Потолковать с ним Степан поручил Болеславу. При этом разговоре я присутствовал не без пользы для себя. Тихим голосом, к которому поневоле нужно было прислушиваться, Болеслав как бы вместе с Робером обсуждал детали задуманной операции. Сам он не смеялся, но другим становилось смешно, когда он рисовал живую картину, как истощенные, обессиленные двенадцатичасовым рабочим днем заключенные с железяками в руках нападают на откормленных солдат, вооруженных автоматами.
– Достаточно одному из них увернуться, нажать на спусковой крючок, и все мы будем бежать не в лес, а в рай, – заключил Болеслав разбор первой стадии плана.
Робер соглашался, что риск есть, но уверял, что шансов на удачу больше.
– Хорошо, – соглашался Болеслав, – есть шансы. Убежали мы в лес. А что нас ждет в этом лесу, ты знаешь? Куда мы из него подадимся в своих фраках? Что будем есть?
– Главное убежать, – твердил Робер, неопределенно махая рукой на запад. – С оружием пробьемся.
Болеслав перечислял ближайшие населенные пункты, занятые немецкими гарнизонами.
– Даже те группы, – напомнил он, – которым мы даем маршруты, помогаем картами, связями, иногда проваливаются и люди оказываются на виселицах. А ты хочешь просто так, вслепую ринуться на верную гибель. Но и это не главное. Даже если бы нас сопровождал один часовой, а дорога через лес была бы открыта в горы, мы все равно не могли бы убежать.

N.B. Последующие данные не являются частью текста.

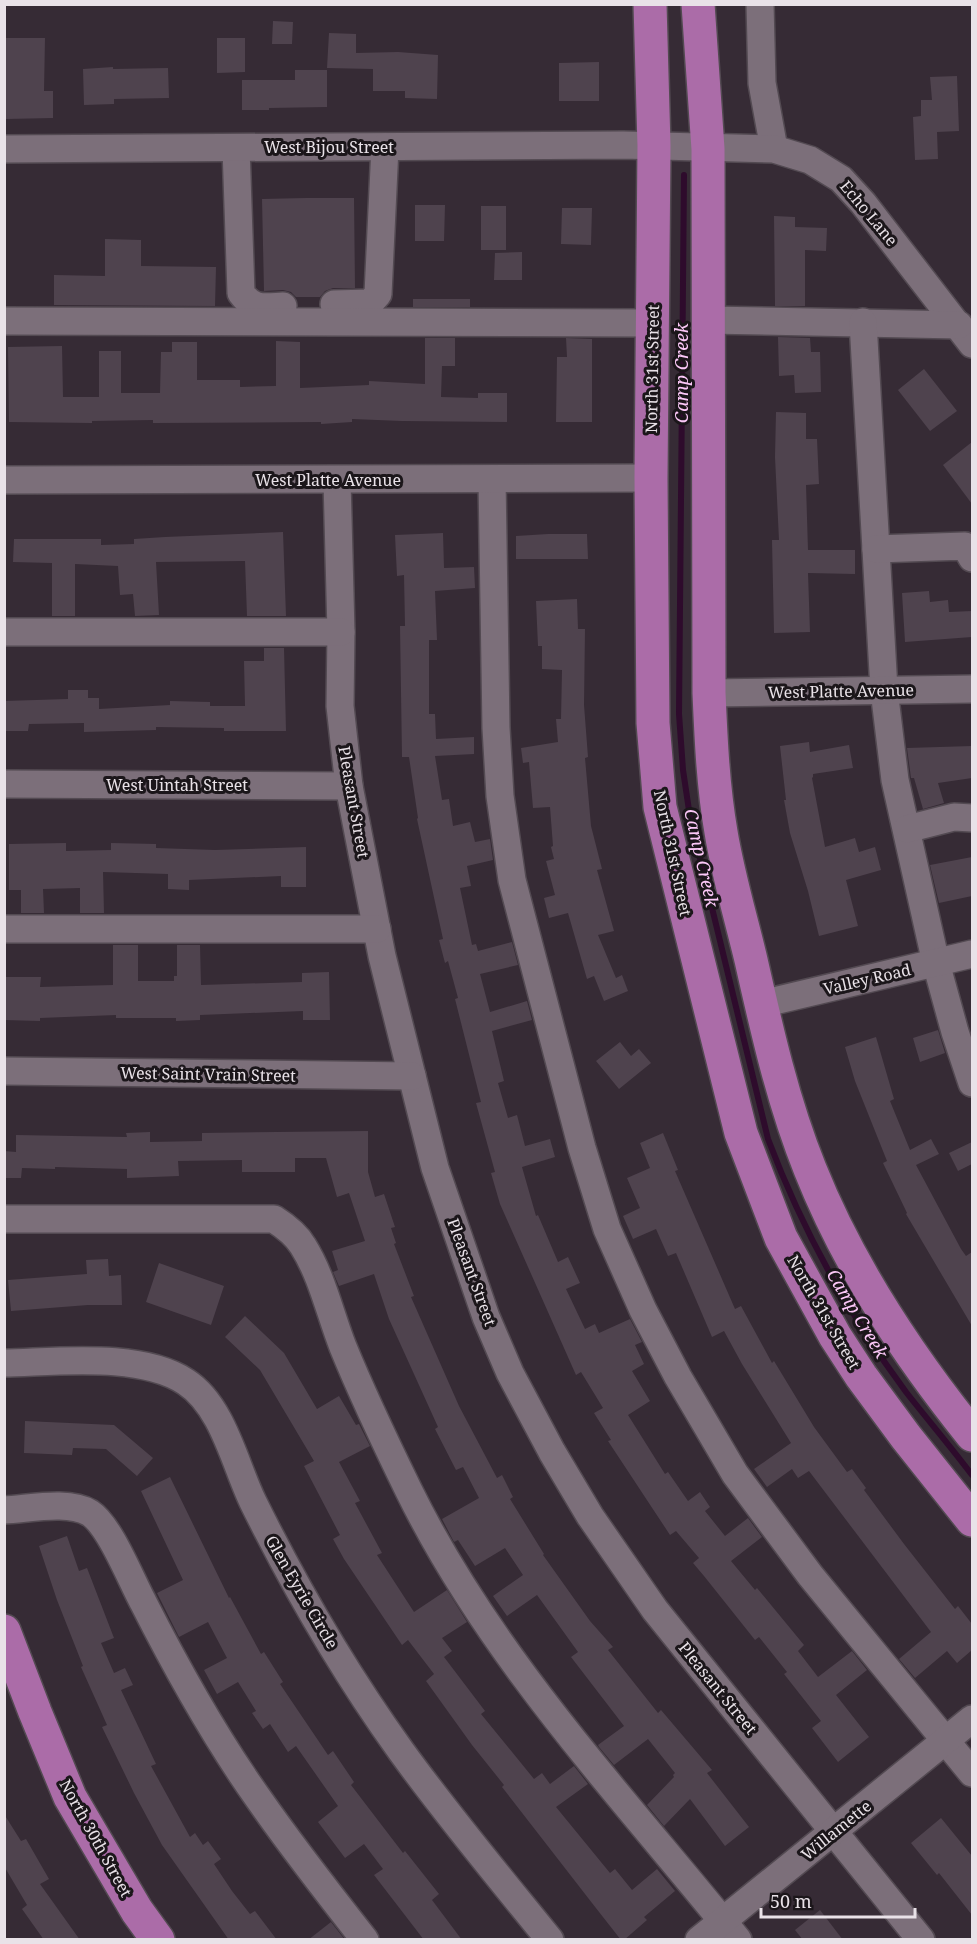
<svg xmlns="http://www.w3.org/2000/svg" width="977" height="1944" viewBox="0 0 977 1944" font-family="'Noto Serif',serif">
	<rect width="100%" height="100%" fill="#362b35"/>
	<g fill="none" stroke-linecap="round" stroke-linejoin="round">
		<path stroke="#2e0b2c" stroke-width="6" d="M684,175L679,714L683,770L690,817L768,1139C802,1229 849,1315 906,1392C928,1420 951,1447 972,1475"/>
	</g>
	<g fill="#4f434e">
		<polygon points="273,21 293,22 292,44 272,44"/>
		<polygon points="329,33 356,34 356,53 398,52 438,55 437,99 405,98 405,91 373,91 373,69 327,68"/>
		<polygon points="5,38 45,38 44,91 53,91 53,118 6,119"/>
		<polygon points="217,38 245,38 245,72 217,73"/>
		<polygon points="599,62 599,101 559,101 559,63"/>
		<polygon points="113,67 113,69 168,68 169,98 114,99 114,104 84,105 83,69"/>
		<polygon points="295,70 327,70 327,107 269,108 269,110 242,110 242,80 295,80"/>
		<polygon points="957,76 959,131 937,132 938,159 915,160 913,117 921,116 921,100 932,100 930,77"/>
		<polygon points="306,198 354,198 355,288 333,288 325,291 320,297 296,297 291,292 283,290 264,291 262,199"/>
		<polygon points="415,205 445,205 444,241 415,241"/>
		<rect x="481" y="206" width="25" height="44"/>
		<polygon points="562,208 592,208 591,245 561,244"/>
		<polygon points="774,216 795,217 795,227 827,228 826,251 805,250 805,306 775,306"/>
		<polygon points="105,239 141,240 141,266 216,267 215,306 54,305 54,275 105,276"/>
		<polygon points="522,252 522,280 494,280 495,253"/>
		<rect x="413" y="299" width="57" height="8"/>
		<polygon points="778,337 810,338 811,352 820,352 821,392 795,393 794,375 779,376"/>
		<polygon points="425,338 455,338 455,366 442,366 441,397 478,398 478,393 507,393 507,422 402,421 352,419 352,422 321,424 321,422 153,423 153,420 92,421 92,423 9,422 8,347 62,346 63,397 99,397 99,351 121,351 121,393 160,393 161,352 172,352 172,342 197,342 197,380 240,380 240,387 276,386 276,341 300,342 300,388 369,385 369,381 425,384"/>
		<polygon points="566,338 592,339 592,422 556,422 557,357 567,357"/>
		<polygon points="924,369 957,411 930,431 898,390"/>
		<polygon points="776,412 806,413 806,439 817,439 819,484 806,485 808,550 855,550 855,574 808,573 810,632 774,633 772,540 779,540 775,457"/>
		<polygon points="972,442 972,504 943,465"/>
		<polygon points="283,532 286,616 247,616 245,561 156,562 159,615 135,616 133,594 120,595 118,566 75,564 75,616 52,616 52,563 13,562 14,539 101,539 101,545 134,544 134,539 165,537"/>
		<polygon points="443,533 444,568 474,567 475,588 435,591 437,640 429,640 429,714 435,714 436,739 474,737 474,754 435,756 442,800 449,799 453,826 470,822 475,842 490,839 493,860 467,866 471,886 460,888 472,945 476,944 478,951 512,942 518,965 480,974 490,1012 527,1001 532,1020 492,1031 504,1081 498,1083 508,1118 517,1115 525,1146 550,1139 555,1157 522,1167 536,1216 538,1215 558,1262 568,1257 580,1283 566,1289 585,1329 595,1324 599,1333 630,1319 642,1342 635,1345 644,1364 632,1371 650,1401 628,1415 665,1474 668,1472 688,1501 700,1492 710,1507 705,1511 725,1536 748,1518 762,1537 731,1561 755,1590 757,1588 804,1645 798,1651 818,1677 852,1651 867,1670 836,1695 869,1737 838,1762 812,1728 821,1721 784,1674 787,1672 759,1637 755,1640 704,1576 693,1563 699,1558 676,1531 670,1535 608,1441 611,1440 594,1413 603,1408 581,1372 576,1375 500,1204 491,1173 495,1172 476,1103 481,1102 455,999 458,998 448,961 445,963 439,940 443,939 417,819 418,818 409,757 402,757 400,626 405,626 404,575 397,576 395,535"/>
		<polygon points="548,534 587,534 588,559 516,559 516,536"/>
		<polygon points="929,591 930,602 948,600 949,612 972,611 972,637 905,642 902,593"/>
		<polygon points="577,599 578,629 585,629 584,705 588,757 585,758 591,826 602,869 597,870 614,931 598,935 616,978 622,975 628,991 604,1001 594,976 587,979 568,913 549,918 544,898 555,895 546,861 554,859 551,847 553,846 550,807 533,808 529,762 523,763 521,748 558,742 556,719 561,719 562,670 542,669 542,646 538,646 536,601"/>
		<polygon points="264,648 284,648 286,731 224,731 224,728 156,727 156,730 84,732 84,723 29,724 28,731 4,731 4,701 68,699 68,690 88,690 88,698 99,698 99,709 170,705 170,701 210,702 210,706 245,706 244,661 264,661"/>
		<polygon points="809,742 810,752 849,745 853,768 813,774 813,777 812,778 825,847 855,838 859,852 875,847 881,870 846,880 858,926 819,936 808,891 790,833 784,800 786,800 780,746"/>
		<polygon points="972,746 972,778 938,783 944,803 923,809 914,778 911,778 907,748"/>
		<polygon points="66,843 66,851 111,850 111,843 156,844 156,848 215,850 306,847 306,887 281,887 281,876 189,880 189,890 168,889 168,874 103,872 104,913 80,913 80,888 43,889 44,913 21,913 21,890 9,890 9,844"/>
		<polygon points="972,857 972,896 939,903 930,865"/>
		<polygon points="113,945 138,945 138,981 174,981 174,976 177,976 177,945 200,945 201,985 302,982 302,973 329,972 330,1020 303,1020 303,1011 200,1015 200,1020 176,1021 176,1018 116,1018 116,1015 40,1018 40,1021 4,1020 4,977 41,977 40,987 113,985"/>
		<polygon points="938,1030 945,1053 920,1062 913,1038"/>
		<polygon points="876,1037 894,1099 890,1101 910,1150 931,1139 939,1154 916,1165 961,1249 966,1256 972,1252 972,1326 906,1214 907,1213 883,1163 887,1161 855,1081 845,1047"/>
		<polygon points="620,1042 631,1056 639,1049 651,1063 619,1089 596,1061"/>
		<polygon points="368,1131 368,1172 375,1197 384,1194 395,1227 391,1228 396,1243 394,1244 414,1296 411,1297 459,1406 497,1478 502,1475 513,1497 510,1499 544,1554 543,1555 590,1621 613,1647 608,1650 658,1713 661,1710 712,1770 707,1773 749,1827 725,1846 690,1799 664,1826 647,1805 674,1777 673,1775 675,1773 648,1739 614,1765 599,1747 598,1745 624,1726 571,1657 578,1652 537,1595 507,1616 493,1596 523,1575 505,1548 475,1566 458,1540 454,1542 442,1519 479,1498 463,1467 456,1470 435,1429 438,1427 389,1319 374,1274 339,1286 333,1272 338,1270 332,1251 365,1241 349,1193 337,1197 326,1158 295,1158 295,1172 242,1172 242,1160 178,1161 179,1176 127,1178 127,1169 55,1167 55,1169 22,1168 21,1178 4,1178 4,1151 16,1152 16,1135 127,1137 126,1133 150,1132 150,1142 202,1141 202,1133"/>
		<polygon points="663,1133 678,1170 675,1171 735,1309 741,1306 772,1363 774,1361 814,1427 847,1472 852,1469 866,1488 864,1490 904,1544 955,1609 958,1606 972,1624 972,1650 957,1663 947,1651 915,1678 899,1659 931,1632 809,1471 798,1478 792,1469 767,1487 754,1469 791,1443 742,1364 724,1331 712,1337 676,1253 668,1256 656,1229 633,1239 623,1216 640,1208 627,1178 650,1168 640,1143"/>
		<polygon points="972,1142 972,1164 958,1171 949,1153"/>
		<polygon points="108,1259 109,1276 121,1275 122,1305 88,1305 11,1311 8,1280 87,1274 86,1260"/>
		<polygon points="159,1263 224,1286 211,1325 146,1302"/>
		<polygon points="245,1316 284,1353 317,1409 339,1396 356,1425 359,1424 370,1446 339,1462 360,1501 355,1503 382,1553 377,1555 414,1612 447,1590 467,1622 442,1638 452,1651 444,1657 485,1711 481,1714 534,1779 542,1773 550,1784 574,1766 588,1784 556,1807 610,1873 615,1869 632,1890 657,1869 675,1891 644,1917 647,1920 624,1940 621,1940 592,1903 502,1787 504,1785 472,1745 426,1681 434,1674 408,1640 402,1645 344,1559 333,1539 340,1535 304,1466 314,1461 260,1370 225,1337"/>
		<polygon points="25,1421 114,1425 153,1458 137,1476 106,1449 73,1448 72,1455 24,1453"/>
		<polygon points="170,1477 229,1598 230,1597 261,1654 264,1652 283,1682 280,1684 328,1755 333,1751 354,1782 351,1785 403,1853 405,1851 439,1894 432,1900 462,1940 424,1940 374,1875 383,1869 364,1844 345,1858 318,1822 338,1806 296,1746 288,1752 270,1724 263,1729 252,1713 256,1711 238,1682 217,1694 204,1670 227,1658 208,1622 179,1637 157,1593 183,1580 141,1491"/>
		<polygon points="67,1536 79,1571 87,1568 114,1638 101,1643 114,1673 125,1668 133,1685 121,1690 156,1764 151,1766 190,1837 195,1833 203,1845 208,1841 221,1859 214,1864 232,1891 250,1914 255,1911 277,1940 229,1940 162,1845 134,1793 102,1727 107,1725 81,1667 83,1666 57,1600 39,1546"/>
		<polygon points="4,1814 21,1841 26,1839 49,1879 40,1884 80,1940 44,1940 22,1909 27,1905 4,1866"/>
		<polygon points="941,1818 972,1856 972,1915 939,1873 937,1875 911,1843"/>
		<polygon points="820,1910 843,1940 803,1940 795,1930"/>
		<polygon points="331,1922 345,1940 308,1940"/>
	</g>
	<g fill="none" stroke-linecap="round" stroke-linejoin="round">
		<defs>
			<g id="minor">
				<polyline points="760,4 762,83 774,149"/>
				<path d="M236,148L241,293C253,310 263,307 283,306"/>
				<polyline points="4,149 623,145 774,149 810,160 841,179 863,203 972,344"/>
				<polyline points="334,304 370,303 378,294 385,147"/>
				<polyline points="708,320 959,325"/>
				<polyline points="4,321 653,323"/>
				<polyline points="863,322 884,690 895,780 936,963 955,1032 972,1083"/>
				<polyline points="492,479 496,728 500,796 512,880 582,1148 607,1229 643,1310 678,1377 735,1474 810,1575 972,1773"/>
				<polyline points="4,480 651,478"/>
				<polyline points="337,480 341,632 340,706 349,786 382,956 435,1168 486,1317 510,1373 552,1452 590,1516 655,1610 921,1940"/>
				<polyline points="876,549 965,546 972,558"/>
				<polyline points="4,632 341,632"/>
				<polyline points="709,693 972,689"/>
				<polyline points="4,784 349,786"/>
				<polyline points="907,829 954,817 972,818"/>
				<polyline points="4,929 377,929"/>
				<polyline points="761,1004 972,954"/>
				<polyline points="4,1071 412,1076"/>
				<path d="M4,1219H274C285,1226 296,1234 303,1246C322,1276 330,1314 343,1347C363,1396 386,1444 409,1491C491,1658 622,1796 738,1940"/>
				<path d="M4,1363C58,1362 141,1352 186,1382C223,1406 235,1465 253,1502C296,1589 345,1673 401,1751C448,1816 499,1877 550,1940"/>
				<path d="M4,1510C29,1509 68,1500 90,1513C110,1526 131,1580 143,1602C177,1669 214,1736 258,1798C292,1847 328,1893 365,1940"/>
				<polyline points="699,1940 972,1719"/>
			</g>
			<g id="major">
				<polyline points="650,4 654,146 651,478 653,723 660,807 741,1133 781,1238 835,1336 861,1376 906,1437 972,1520"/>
				<path d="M698,4L708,149L709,693C711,739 713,786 721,832C728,875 741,918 751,960C767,1031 783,1102 810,1169C849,1267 907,1354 972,1435"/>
				<polyline points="4,1631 35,1712 70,1797 137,1911 158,1940"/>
			</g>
		</defs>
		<use href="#minor" stroke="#534a52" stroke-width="30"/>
		<use href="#major" stroke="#534a52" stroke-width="36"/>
		<use href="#minor" stroke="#7c6f7a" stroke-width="27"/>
		<use href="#major" stroke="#ab6ca8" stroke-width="33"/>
	</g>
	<g text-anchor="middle" stroke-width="6" stroke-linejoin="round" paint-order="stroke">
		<g font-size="16" fill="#e9e2e8" stroke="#1b161a">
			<text x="329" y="153">West Bijou Street</text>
			<text transform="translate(869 213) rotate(50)" y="6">Echo Lane</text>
			<text transform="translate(652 369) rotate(-89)" y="6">North 31st Street</text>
			<text x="328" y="486">West Platte Avenue</text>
			<text transform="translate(841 691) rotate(-1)" y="6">West Platte Avenue</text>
			<text x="177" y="791">West Uintah Street</text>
			<text transform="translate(354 802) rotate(80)" y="6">Pleasant Street</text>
			<text transform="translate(673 853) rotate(78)" y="6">North 31st Street</text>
			<text transform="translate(867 979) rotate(-13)" y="6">Valley Road</text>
			<text transform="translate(208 1074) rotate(1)" y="6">West Saint Vrain Street</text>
			<text transform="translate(472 1272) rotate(70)" y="6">Pleasant Street</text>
			<text transform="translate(824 1312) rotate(60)" y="6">North 31st Street</text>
			<text transform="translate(302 1592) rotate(60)" y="6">Glen Eyrie Circle</text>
			<text transform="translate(718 1688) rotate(51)" y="6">Pleasant Street</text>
			<text transform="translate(836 1830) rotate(-39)" y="6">Willamette</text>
			<text transform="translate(96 1838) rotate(61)" y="6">North 30th Street</text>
		</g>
		<g font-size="18" font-style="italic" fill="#fcc8f8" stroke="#1b161a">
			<text transform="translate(682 373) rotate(-90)" y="6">Camp Creek</text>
			<text transform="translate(701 858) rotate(77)" y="6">Camp Creek</text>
			<text transform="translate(857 1314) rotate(59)" y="6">Camp Creek</text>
		</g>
	</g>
	<rect width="977" height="1944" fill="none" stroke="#e9e2e8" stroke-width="12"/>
	<path d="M761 1908v9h154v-9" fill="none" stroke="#e9e2e8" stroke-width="3"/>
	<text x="770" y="1908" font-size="18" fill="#e9e2e8" stroke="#1b161a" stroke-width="4.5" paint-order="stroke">50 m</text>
</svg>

– Почему? – изумился Робер.
– Потому что есть такая штука, которая называется дисциплиной. Слышал ты о ней? Ты ведь коммунист. Нам доверен важнейший участок борьбы. Оставить его без разрешения – значит совершить предательство. Сколько людей отдало свой жизни, пока мы сколотили организацию. Есть Центр. Кстати, это он спас тебя от работы в карьерах, от верной смерти и направил к нам. Он руководит и мной и тобой. Он уверен, что мы не подведем. А мы наплюем на него, все развалим только потому, что Роберу захотелось поиграть в прятки со смертью. Ты считаешь, это правильно?
– Но я не могу больше. Я не хочу умереть в этом лагере, – с отчаянием сказал Робер.
– Ты не умрешь, если найдешь силы, чтобы выдержать. Мы обязательно убежим. Получим разрешение и убежим. Ты веришь мне?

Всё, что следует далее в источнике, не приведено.